Annunciato il 18 settembre scorso il prolungamento per ulteriori sei mesi della cassa integrazione straordinaria alla Bondioli & Pavesi di Suzzara (Mantova), produttrice di componenti per macchine agricole. L’ammortizzatore sociale era in vigore già dal marzo scorso, ma sotto forma di cig ordinaria. La misura (che non sarà di zero ore) è stata avviata il 23 settembre e coinvolge tutti i 500 dipendenti a rotazione. Fiom Cgil: “Il settore della meccanica agricola sta soffrendo, il calo degli ordini è anche del 50-60%, ma siamo comunque riusciti a fare un contratto di solidarietà difensivo”.
Se non si trova un acquirente, nel marzo 2025 la fabbrica chiuderà. Il 5 marzo scorso la Technisub di Genova, storico marchio di attrezzature subacquee (controllata dal 1982 dalla francese Aqualung), ha annunciato la dismissione dello stabilimento. A motivare la decisione, il trasferimento delle attività della sede italiana nell’impianto di Blackburn, in Inghilterra. Forte la protesta dei 45 lavoratori, che in settembre hanno dato vita a tre giorni di sciopero, subito dopo aver appreso il fallimento della trattativa con un investitore del Sud-Est asiatico.
Prorogata per ulteriori 12 mesi la cassa integrazione per i 117 addetti della Piombino Logistics, la società di servizi logistici di distribuzione delle merci del polo siderurgico di Piombino (Livorno). Una notizia accolta positivamente dai sindacati, che però rilevano come la ripartenza sia legata alla firma degli accordi tra Jsw Steel e Metinvest-Danieli (l’intesa sulla ripartizione delle aree tra le due multinazionali ancora non è stata ratificata) e alla realizzazione dei piani industriali con la convivenza dei due gruppi.

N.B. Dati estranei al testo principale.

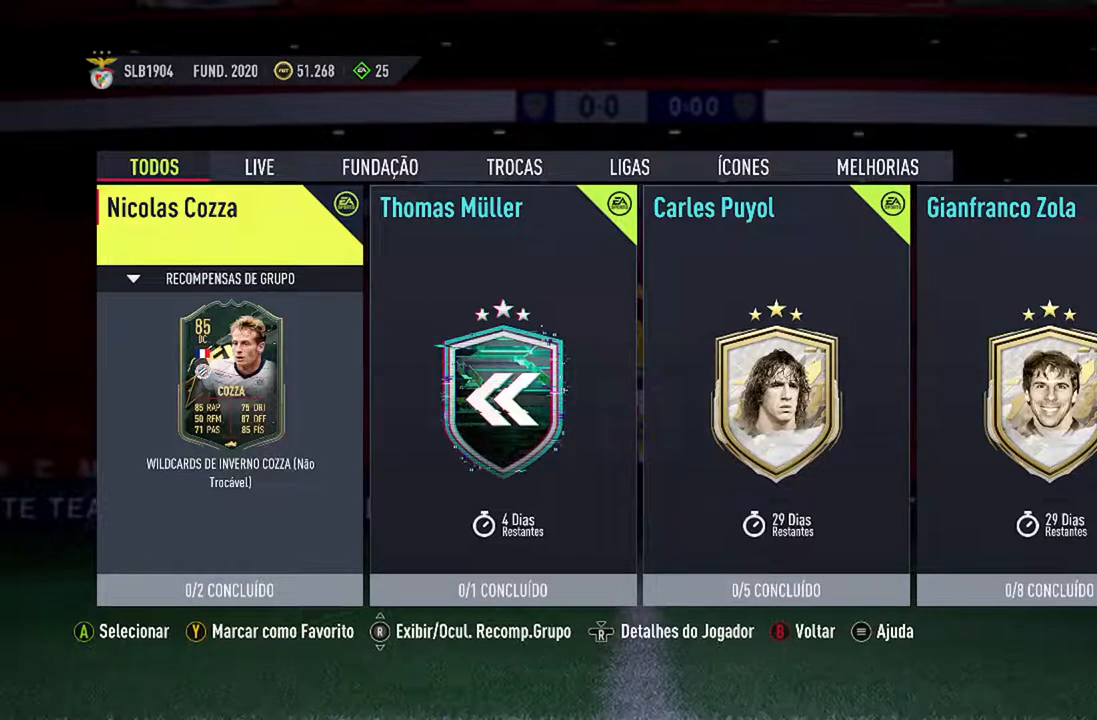
{"buttons": [], "left_stick": "center", "right_stick": "center", "events": []}
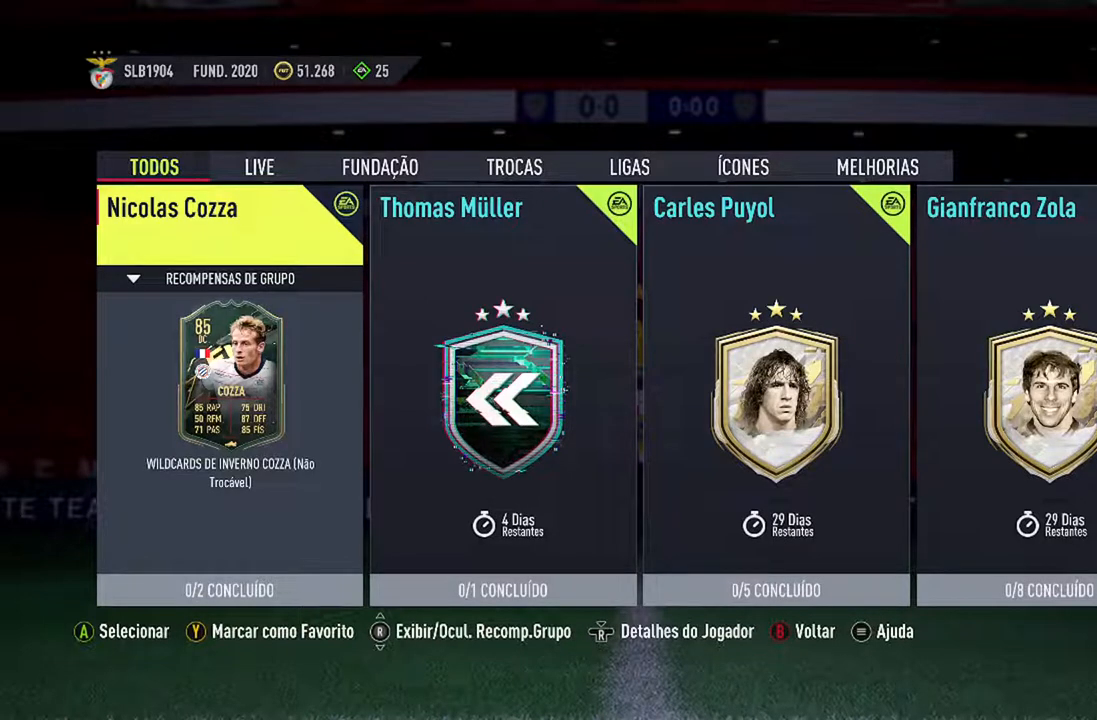
{"buttons": [], "left_stick": "center", "right_stick": "center", "events": []}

Nell’incontro del 5 settembre scorso la Assa Abloy di Renate (Monza), multinazionale svedese che nel 2008 acquisì la Valli & Valli, eccellenza italiana nella produzione di maniglie artigianali, ha ribadito la chiusura dello stabilimento e il licenziamento dei 38 dipendenti entro fine anno. A motivare la decisione, l'andamento negativo “del ramo di azienda Valli che ha purtroppo raggiunto una gravità oggettivamente imprevedibile”. Sindacati: “L’azienda ha rifiutato di esplorare percorsi alternativi che potrebbero portare alla salvaguardia dei posti di lavoro. Occorre attivare un tavolo per individuare opportunità lavorative per i dipendenti”.
Calzature, carta, gommaplastica e pelletteria
La crisi del settore cartario continua a imperversare. Il 3 ottobre il gruppo Fedrigoni ha annunciato che dal 1° gennaio 2025 la società Giano, che si occupa del business dell'ufficio, cesserà ogni attività commerciale e produttiva, con il conseguente licenziamento dei 195 lavoratori dei due stabilimenti di Fabriano e Rocchetta (Ancona). Immediata la replica di sindacati e lavoratori, che hanno subito fermato gli impianti e indetto lo stato di agitazione dell’intero gruppo industriale.
Le difficoltà del gruppo Fedrigoni riguardano anche lo stabilimento Fedrigoni di Varone (Trento), dove sono state avviate 13 settimane di cassa integrazione ordinaria per i 171 lavoratori tra quadri, impiegati e operai. L’ammortizzatore sociale è iniziato il 9 settembre scorso e si concluderà il 31 dicembre. Forte è la preoccupazione dei sindacati per le sorti del comparto, che storicamente ha sempre rappresentato un pilastro dell’economia e dell’occupazione locale.
Il 31 dicembre 2024 terminerà ufficialmente la produzione del calzaturificio Caribù di Vigevano, esclusivista del noto marchio Henry Beguelin. Per i 24 addetti scatterà la cassa integrazione straordinaria in deroga per cessata attività, ma otto di loro verranno poi reimpiegati per l'attività di commercializzazione. Il marchio, infatti, intende rivolgersi a contoterzisti italiani per la produzione dei propri articoli, che saranno poi venduti dalla divisione commerciale, dove appunto verrà reintegrato un terzo degli addetti licenziati.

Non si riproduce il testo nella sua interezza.